E il lavoro col pallone?
"È il più divertente, quindi anche quello che si fa più volentieri. Se uno ha il giardino in casa può lavorare sulla tecnica individuale, facendo ad esempio delle serie di palleggi o anche esercitandosi a battimuro. Sono esercizi che tra l’altro possono benissimo svolgere insieme genitori e figli, un modo per passare un po’ di tempo insieme. Chi il giardino non ce l’ha può provare a farlo sul divano, sempre che la moglie o la mamma non si arrabbi (ride, ndr). Se i piedi sono buoni, magari…". 

Con l’alimentazione invece cambia qualcosa?

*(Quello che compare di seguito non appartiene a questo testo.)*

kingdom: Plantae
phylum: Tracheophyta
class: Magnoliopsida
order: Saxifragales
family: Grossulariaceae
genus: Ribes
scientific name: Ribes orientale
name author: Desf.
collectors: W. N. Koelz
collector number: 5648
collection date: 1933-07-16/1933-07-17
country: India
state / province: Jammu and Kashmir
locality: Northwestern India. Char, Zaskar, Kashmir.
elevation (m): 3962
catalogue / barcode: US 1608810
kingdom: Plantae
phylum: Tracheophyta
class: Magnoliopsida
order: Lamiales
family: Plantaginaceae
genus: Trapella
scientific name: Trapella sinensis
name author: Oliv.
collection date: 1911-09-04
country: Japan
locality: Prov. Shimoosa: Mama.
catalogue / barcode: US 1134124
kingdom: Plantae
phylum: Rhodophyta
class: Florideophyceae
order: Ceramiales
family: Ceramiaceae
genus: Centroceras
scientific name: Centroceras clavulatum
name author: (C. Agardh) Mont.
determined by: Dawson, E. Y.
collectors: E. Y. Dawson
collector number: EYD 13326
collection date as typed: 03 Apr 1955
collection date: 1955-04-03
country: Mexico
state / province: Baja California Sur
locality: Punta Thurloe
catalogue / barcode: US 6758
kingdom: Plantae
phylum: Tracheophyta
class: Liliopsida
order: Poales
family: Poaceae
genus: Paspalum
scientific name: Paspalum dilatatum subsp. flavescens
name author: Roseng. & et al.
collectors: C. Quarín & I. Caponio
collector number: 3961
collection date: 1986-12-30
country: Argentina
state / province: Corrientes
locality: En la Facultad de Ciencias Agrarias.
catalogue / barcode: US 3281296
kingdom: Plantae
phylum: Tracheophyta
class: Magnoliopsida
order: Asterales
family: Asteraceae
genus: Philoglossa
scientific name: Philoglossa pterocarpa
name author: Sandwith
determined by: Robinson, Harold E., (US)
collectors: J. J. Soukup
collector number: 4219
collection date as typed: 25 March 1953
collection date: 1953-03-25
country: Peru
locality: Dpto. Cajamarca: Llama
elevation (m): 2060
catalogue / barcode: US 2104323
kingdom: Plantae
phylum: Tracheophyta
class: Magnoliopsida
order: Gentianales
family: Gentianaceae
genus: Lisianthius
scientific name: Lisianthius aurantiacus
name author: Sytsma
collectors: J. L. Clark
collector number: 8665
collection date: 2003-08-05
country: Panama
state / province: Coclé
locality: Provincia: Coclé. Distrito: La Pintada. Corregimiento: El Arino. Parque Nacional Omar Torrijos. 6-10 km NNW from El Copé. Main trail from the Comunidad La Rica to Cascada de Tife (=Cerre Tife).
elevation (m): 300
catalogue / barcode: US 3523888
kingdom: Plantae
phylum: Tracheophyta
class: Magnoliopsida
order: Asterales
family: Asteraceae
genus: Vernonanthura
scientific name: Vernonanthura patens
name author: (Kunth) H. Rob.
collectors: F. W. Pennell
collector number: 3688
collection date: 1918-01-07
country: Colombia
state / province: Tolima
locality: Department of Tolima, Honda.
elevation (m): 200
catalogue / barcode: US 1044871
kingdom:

"L’alimentazione in questo periodo è molto importante. Bisognerebbe fare, come si suol dire, colazione da re, pranzo da principi e cena da poveri. Anche perché chi sta a casa tutto il giorno sicuramente consuma di meno rispetto al solito. E anche gli eventuali allenamenti saranno sicuramente meno intensi rispetto a quelli fatti in squadra. L’obiettivo deve essere non prendere chili e conservare massa muscolare: mantenere insomma un certo equilibrio. Per questo è fondamentale, adesso più che mai, evitare bibite gassate, dolci, snack e simili. Se uno è tentato, per noia, di spizzicare qualcosa tra un pasto e l’altro, può mangiarsi un frutto. Mi rendo conto che non è facile, perché anche a casa mia il frigorifero non è mai stato pieno come in questi giorni. Che dire, speriamo che questa brutta situazione passi presto".